What has made you laugh from Otis Clay and what touched (emotionally) you from Little Johnny Taylor, and Joe Tex?

Otis, O.V., Little Johnny Taylor, Joe Tex and the other guys from back then all had great stories and most of them were funny stories. Otis and I would tell stories back and forth for hours the last few years of his life every time we got together. Otis was a very good man, one of the best.

Let’s take a trip with a time machine, so where and why would you really want to go for a whole day?

Back to the 70s working with the soul singers like O.V. and Little Johnny Taylor.

If you could change one thing in the musical world and it would become a reality, what would that be?

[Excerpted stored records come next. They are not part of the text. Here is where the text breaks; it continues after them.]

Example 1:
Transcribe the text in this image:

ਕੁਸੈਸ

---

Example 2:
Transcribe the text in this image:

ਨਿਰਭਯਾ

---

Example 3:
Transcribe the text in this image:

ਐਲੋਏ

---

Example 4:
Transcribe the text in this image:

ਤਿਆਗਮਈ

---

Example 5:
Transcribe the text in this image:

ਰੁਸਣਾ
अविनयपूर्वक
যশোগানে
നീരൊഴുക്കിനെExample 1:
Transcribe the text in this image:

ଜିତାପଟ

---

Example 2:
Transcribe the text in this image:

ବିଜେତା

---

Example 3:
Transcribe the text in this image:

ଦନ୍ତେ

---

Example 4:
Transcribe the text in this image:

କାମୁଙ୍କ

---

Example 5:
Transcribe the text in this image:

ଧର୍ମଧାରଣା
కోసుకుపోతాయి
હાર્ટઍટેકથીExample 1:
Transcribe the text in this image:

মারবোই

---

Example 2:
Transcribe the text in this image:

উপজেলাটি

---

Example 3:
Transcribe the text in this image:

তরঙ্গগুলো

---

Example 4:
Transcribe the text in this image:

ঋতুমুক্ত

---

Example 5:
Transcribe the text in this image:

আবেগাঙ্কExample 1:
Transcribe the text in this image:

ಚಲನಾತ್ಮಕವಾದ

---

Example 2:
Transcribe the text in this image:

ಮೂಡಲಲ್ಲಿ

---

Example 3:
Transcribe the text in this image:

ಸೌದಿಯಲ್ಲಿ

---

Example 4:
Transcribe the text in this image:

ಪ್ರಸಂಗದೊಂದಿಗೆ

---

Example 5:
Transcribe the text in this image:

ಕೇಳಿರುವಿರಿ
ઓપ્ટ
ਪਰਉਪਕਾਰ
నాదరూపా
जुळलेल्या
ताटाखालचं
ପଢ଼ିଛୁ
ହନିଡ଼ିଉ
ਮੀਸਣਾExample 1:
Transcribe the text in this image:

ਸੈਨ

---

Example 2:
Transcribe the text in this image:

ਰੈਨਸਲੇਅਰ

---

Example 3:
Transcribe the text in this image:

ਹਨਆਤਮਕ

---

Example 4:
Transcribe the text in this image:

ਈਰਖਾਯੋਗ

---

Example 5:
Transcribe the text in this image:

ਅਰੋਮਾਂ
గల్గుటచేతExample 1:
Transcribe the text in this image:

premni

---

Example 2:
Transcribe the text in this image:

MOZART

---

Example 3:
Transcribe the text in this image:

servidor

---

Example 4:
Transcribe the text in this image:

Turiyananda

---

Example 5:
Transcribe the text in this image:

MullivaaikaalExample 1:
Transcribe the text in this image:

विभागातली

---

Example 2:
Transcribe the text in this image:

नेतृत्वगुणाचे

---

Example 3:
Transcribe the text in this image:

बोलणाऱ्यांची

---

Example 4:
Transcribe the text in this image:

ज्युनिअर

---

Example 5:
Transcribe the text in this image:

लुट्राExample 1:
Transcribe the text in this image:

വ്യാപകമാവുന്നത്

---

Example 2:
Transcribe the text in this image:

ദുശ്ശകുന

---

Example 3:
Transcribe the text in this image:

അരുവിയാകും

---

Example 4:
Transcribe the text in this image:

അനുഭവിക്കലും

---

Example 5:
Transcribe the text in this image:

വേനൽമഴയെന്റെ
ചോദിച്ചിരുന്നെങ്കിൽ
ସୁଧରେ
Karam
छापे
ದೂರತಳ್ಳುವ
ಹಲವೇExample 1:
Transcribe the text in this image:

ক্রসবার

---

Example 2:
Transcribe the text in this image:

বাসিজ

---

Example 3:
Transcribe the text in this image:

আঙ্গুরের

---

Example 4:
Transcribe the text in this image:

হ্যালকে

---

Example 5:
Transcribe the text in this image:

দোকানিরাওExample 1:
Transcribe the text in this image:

Have less loud guitars played by people who can't sing. I would change the format of blues radio to have more blues and soul and not so much rock. I would have less rock musicians who can't make it in rock thinking they are blues musicians now. There have been really good blues rock musicians including Stevie Ray Vaughan who was influenced by Albert King and there are some real good ones today. But too many that aren't good and don't have good songs, just long solos. Jim Gaines has produced some good blues rock albums including the one by Stevie Ray that won a Grammy.

What are the lines that connect the legacy of Blues with Soul and continue to R&B and Gospel music?

It all comes from the same thing, like branches on a tree with same roots.

What has made you laugh from ZZ Hill, and OV Wright? What touched (emotionally) you from Little Milton?

The way Z.Z. Hill growled. O.V. was a comedian who had us laughing all the time with crazy stories. Little Milton liked the slow soulful songs live.

"I learned I was born for the blues, that I love music and that's what I want to do." (Photo by © Marilyn Stringer)

What is the impact of Blues and Soul music and culture to the racial, political and socio-cultural implications?

There were social and political statements in songs by Marvin Gaye and Curtis Mayfield that made people think and act. I have the title song on my new CD, Tiger In a Cage, about 19 year olds going to prison and their life being over before it begins. There are 3 times as many as people in prison now in the U.S. than there were before the War on Drugs started.